→ Exercise brief: Using the entries that follow, write out the line containing "M1710,187l101,3v5l107,1 -1,17 13,1", the line containing "M1893,52c-7,8 -18,16 -22,26 -7,20 18,58 26,78", and every line between them, exactly and nothing else.

*** Opening Source data ***

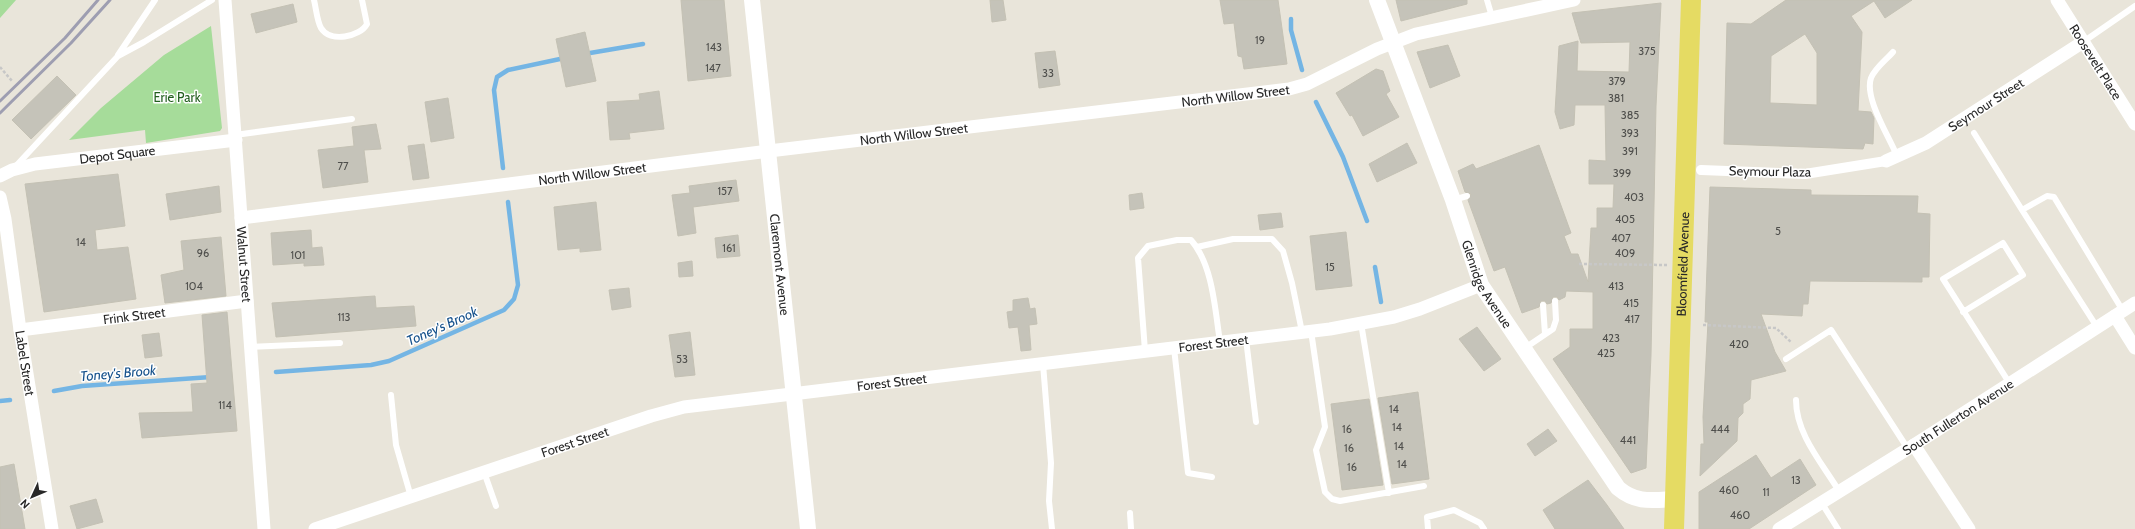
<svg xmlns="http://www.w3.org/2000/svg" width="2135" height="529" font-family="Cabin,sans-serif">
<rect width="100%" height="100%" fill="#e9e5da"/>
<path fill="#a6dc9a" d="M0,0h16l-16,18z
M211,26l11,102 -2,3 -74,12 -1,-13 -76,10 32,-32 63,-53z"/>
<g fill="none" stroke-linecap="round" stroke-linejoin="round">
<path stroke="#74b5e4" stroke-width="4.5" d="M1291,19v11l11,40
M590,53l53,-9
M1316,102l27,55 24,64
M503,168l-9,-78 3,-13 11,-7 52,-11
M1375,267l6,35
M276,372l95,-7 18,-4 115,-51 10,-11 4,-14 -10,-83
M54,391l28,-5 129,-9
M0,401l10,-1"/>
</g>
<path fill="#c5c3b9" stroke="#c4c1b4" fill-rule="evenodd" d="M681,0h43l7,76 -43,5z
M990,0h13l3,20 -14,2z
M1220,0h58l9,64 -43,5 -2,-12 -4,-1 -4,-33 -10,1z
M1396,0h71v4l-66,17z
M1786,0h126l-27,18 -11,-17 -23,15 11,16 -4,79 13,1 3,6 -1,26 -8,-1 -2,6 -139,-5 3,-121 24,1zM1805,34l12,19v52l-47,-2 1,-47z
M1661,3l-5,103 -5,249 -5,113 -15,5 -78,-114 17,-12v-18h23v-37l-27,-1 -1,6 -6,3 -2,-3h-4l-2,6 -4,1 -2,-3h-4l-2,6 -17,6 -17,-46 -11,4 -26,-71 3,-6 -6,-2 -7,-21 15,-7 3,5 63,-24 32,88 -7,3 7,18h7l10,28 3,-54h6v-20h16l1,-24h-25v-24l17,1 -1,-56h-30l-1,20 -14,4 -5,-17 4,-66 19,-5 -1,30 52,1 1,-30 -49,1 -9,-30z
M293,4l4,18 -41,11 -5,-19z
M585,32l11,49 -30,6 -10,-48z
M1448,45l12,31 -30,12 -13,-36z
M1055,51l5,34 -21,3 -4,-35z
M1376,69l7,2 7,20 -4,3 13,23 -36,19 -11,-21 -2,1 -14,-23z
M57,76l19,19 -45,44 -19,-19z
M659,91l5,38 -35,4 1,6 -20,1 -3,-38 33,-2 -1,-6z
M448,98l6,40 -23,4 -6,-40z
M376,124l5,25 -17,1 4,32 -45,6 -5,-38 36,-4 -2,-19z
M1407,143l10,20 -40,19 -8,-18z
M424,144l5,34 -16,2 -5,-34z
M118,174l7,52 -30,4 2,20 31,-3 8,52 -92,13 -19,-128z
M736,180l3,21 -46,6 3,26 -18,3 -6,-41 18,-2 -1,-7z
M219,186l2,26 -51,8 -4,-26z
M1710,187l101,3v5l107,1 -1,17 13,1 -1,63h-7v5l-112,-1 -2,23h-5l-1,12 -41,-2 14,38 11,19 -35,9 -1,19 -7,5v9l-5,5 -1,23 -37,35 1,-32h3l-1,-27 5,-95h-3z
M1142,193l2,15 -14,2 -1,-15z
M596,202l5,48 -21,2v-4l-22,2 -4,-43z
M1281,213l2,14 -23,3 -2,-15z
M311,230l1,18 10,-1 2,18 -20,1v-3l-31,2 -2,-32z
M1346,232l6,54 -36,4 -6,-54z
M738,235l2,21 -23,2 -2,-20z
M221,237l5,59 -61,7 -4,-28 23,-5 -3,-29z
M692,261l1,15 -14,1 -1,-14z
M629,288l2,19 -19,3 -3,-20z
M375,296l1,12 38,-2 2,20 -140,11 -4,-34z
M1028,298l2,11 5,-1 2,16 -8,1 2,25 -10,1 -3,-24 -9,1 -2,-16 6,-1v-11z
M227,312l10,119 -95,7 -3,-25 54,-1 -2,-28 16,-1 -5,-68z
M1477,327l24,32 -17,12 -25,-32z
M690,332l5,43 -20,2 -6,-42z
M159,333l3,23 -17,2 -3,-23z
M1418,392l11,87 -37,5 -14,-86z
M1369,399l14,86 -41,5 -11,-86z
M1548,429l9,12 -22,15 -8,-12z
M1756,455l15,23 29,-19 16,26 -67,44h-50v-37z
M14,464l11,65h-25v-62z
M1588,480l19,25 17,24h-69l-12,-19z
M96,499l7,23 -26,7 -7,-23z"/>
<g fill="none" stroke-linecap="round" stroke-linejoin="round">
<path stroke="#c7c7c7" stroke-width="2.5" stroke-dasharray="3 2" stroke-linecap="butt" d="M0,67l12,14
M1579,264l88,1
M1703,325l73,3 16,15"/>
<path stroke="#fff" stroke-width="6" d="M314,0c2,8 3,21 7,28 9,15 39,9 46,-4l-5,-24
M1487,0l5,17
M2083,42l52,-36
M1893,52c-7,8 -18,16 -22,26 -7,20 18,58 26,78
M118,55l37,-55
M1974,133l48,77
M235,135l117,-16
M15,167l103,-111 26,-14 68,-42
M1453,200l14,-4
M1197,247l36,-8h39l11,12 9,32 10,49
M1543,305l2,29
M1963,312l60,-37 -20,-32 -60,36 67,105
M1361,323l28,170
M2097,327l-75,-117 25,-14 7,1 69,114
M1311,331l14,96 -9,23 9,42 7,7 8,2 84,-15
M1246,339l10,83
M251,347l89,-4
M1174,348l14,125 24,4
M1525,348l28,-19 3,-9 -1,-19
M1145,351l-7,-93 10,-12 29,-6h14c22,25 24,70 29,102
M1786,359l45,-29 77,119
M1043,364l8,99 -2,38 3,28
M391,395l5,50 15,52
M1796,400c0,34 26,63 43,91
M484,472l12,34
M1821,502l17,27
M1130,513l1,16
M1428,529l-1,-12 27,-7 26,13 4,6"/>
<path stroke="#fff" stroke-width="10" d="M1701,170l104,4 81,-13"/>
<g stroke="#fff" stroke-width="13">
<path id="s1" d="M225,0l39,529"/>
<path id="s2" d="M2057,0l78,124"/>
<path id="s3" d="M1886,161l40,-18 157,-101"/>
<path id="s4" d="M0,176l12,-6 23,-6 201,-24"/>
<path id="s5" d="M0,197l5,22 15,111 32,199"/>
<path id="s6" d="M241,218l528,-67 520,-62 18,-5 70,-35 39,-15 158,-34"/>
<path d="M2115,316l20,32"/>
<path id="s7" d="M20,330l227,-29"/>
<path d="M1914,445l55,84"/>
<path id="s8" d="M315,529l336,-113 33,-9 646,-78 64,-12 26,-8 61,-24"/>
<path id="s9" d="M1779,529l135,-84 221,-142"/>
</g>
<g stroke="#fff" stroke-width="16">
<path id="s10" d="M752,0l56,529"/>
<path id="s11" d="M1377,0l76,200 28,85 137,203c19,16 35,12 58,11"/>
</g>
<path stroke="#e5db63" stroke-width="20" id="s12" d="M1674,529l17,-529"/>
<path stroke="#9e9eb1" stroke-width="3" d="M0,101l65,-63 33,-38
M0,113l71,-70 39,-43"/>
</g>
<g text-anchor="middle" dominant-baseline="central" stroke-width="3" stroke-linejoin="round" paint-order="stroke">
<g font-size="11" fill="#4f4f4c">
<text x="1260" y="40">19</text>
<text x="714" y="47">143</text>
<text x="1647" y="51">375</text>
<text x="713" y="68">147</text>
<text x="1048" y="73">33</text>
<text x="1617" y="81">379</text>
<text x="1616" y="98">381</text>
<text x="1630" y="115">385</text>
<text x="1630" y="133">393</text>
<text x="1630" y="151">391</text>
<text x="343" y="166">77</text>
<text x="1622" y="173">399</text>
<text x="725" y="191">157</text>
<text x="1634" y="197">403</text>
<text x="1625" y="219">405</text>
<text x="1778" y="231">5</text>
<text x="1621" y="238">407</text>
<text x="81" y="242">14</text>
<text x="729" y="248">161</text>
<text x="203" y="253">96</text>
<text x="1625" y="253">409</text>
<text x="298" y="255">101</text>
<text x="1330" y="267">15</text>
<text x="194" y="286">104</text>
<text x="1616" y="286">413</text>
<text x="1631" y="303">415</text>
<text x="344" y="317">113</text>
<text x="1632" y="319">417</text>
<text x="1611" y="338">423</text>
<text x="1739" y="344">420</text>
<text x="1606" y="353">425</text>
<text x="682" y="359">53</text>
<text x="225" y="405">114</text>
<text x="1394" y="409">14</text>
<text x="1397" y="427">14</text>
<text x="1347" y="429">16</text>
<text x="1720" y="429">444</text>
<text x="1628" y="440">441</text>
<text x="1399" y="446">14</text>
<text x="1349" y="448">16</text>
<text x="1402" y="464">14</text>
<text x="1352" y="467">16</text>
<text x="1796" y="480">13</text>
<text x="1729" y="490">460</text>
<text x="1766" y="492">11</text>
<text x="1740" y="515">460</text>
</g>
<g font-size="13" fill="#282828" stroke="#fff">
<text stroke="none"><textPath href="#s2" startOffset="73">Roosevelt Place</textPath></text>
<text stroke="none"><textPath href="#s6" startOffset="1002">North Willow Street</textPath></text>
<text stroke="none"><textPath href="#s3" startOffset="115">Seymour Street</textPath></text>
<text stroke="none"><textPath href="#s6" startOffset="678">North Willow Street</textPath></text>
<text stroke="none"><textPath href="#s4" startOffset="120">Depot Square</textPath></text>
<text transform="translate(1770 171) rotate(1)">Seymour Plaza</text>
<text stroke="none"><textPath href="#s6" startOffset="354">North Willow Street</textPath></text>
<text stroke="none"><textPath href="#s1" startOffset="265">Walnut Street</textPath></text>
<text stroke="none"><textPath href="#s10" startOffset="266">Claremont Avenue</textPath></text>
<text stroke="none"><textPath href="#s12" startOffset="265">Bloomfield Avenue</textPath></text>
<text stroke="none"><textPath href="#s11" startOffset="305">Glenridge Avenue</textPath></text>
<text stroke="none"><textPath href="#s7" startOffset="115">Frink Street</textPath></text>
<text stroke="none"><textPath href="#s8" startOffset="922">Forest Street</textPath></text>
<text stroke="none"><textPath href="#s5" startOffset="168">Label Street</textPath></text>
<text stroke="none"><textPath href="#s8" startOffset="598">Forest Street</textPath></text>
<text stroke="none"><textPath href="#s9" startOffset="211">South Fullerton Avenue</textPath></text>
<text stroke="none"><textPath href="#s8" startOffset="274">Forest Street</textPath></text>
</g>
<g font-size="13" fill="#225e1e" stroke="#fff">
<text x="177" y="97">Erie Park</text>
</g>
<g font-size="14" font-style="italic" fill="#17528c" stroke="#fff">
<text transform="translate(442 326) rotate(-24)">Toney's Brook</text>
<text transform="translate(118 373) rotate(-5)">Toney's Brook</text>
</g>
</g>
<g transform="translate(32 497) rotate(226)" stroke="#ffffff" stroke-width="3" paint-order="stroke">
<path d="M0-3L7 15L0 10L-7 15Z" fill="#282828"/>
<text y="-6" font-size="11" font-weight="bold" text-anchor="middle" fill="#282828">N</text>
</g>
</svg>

*** Closing Source data ***
*** Opening Source data ***

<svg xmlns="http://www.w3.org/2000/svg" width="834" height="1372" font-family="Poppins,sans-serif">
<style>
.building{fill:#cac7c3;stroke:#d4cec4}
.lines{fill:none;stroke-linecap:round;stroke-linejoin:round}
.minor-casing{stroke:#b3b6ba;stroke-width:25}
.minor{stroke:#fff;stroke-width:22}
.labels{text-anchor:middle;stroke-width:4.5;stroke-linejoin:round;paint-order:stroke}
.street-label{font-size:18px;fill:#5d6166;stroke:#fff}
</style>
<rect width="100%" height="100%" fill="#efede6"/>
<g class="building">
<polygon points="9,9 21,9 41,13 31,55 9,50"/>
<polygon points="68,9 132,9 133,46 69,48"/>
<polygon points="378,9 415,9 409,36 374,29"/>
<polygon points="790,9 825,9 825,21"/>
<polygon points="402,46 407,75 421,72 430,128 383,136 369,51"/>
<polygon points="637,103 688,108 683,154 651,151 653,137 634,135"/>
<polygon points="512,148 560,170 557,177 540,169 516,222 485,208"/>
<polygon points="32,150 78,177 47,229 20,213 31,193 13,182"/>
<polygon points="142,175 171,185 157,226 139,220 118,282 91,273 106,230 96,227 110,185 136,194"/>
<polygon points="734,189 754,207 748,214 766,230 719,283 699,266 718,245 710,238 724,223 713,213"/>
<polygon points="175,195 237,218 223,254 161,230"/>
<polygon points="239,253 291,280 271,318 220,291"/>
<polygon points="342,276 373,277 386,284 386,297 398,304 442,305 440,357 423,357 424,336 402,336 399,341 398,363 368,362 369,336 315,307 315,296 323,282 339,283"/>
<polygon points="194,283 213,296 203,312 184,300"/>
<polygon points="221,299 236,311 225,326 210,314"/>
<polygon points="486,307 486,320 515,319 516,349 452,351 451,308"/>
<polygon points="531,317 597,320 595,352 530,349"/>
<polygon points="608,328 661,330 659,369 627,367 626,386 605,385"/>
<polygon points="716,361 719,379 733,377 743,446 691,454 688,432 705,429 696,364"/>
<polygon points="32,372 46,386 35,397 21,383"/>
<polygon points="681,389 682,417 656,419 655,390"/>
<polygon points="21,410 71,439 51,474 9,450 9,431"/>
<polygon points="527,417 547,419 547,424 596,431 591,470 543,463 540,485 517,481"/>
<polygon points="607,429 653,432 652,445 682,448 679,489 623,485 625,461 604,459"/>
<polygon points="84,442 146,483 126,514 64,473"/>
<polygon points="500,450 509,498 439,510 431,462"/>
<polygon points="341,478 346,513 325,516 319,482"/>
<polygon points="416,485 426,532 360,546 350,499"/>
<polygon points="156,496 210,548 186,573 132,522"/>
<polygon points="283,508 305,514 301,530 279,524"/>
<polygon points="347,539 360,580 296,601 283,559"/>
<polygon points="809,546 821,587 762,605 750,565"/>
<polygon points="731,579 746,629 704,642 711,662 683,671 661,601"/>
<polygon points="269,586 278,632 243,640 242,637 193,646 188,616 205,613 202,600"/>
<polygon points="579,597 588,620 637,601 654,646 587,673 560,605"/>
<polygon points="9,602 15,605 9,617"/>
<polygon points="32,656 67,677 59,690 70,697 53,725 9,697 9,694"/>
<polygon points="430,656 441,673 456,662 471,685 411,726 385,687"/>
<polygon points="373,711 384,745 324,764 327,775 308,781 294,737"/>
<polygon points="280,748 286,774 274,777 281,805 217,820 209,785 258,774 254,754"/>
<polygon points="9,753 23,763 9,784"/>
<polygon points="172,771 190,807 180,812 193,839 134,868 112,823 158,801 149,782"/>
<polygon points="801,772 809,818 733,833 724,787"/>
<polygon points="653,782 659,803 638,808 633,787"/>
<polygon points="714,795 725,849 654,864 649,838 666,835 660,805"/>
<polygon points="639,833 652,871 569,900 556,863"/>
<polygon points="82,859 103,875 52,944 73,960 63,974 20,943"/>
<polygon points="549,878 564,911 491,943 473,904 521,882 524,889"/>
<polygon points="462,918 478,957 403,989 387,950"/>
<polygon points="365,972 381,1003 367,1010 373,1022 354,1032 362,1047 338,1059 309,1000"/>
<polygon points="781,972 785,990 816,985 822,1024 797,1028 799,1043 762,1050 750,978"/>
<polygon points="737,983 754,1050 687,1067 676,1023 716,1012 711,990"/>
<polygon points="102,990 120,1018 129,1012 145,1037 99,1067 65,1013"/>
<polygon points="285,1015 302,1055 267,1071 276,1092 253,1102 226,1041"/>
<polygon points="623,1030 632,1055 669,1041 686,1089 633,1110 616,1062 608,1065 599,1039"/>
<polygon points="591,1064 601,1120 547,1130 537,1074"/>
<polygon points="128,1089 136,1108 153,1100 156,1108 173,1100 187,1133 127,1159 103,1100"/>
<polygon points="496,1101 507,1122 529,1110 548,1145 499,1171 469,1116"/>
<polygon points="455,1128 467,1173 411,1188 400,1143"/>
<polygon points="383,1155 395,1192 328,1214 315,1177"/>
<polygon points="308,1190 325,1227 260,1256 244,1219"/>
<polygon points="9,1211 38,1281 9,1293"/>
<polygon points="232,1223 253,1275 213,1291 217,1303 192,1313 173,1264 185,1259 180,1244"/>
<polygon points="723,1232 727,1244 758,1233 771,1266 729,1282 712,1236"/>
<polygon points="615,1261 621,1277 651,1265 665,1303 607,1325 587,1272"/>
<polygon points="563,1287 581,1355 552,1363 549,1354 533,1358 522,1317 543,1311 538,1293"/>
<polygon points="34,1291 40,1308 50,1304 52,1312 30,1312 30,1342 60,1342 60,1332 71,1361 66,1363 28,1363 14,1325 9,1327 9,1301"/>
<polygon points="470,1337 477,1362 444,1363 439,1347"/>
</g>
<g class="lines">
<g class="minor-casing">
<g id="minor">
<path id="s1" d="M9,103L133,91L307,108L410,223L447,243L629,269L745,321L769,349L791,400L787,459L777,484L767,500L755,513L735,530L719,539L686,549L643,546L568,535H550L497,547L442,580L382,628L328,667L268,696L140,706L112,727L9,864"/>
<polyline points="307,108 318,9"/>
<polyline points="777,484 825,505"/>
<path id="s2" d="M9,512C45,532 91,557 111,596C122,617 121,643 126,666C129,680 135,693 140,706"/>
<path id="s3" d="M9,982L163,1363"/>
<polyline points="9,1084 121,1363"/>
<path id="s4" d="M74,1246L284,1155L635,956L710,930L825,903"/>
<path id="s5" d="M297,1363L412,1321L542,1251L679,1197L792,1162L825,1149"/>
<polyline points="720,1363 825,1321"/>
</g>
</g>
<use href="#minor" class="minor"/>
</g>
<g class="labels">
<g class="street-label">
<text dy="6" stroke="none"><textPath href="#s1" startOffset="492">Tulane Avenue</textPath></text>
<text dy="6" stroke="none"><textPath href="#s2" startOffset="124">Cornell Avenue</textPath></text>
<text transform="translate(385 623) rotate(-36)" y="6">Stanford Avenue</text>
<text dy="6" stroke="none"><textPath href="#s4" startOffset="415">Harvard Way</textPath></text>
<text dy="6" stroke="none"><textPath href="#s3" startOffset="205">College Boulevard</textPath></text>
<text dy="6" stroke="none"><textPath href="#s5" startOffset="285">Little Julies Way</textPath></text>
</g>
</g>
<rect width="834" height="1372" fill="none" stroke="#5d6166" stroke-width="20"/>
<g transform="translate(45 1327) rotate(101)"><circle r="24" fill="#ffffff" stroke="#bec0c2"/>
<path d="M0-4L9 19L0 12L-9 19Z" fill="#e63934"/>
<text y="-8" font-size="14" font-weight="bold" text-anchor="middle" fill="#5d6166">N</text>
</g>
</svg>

*** Closing Source data ***

→ The completed task:
M1710,187l101,3v5l107,1 -1,17 13,1 -1,63h-7v5l-112,-1 -2,23h-5l-1,12 -41,-2 14,38 11,19 -35,9 -1,19 -7,5v9l-5,5 -1,23 -37,35 1,-32h3l-1,-27 5,-95h-3z
M1142,193l2,15 -14,2 -1,-15z
M596,202l5,48 -21,2v-4l-22,2 -4,-43z
M1281,213l2,14 -23,3 -2,-15z
M311,230l1,18 10,-1 2,18 -20,1v-3l-31,2 -2,-32z
M1346,232l6,54 -36,4 -6,-54z
M738,235l2,21 -23,2 -2,-20z
M221,237l5,59 -61,7 -4,-28 23,-5 -3,-29z
M692,261l1,15 -14,1 -1,-14z
M629,288l2,19 -19,3 -3,-20z
M375,296l1,12 38,-2 2,20 -140,11 -4,-34z
M1028,298l2,11 5,-1 2,16 -8,1 2,25 -10,1 -3,-24 -9,1 -2,-16 6,-1v-11z
M227,312l10,119 -95,7 -3,-25 54,-1 -2,-28 16,-1 -5,-68z
M1477,327l24,32 -17,12 -25,-32z
M690,332l5,43 -20,2 -6,-42z
M159,333l3,23 -17,2 -3,-23z
M1418,392l11,87 -37,5 -14,-86z
M1369,399l14,86 -41,5 -11,-86z
M1548,429l9,12 -22,15 -8,-12z
M1756,455l15,23 29,-19 16,26 -67,44h-50v-37z
M14,464l11,65h-25v-62z
M1588,480l19,25 17,24h-69l-12,-19z
M96,499l7,23 -26,7 -7,-23z"/>
<g fill="none" stroke-linecap="round" stroke-linejoin="round">
<path stroke="#c7c7c7" stroke-width="2.5" stroke-dasharray="3 2" stroke-linecap="butt" d="M0,67l12,14
M1579,264l88,1
M1703,325l73,3 16,15"/>
<path stroke="#fff" stroke-width="6" d="M314,0c2,8 3,21 7,28 9,15 39,9 46,-4l-5,-24
M1487,0l5,17
M2083,42l52,-36
M1893,52c-7,8 -18,16 -22,26 -7,20 18,58 26,78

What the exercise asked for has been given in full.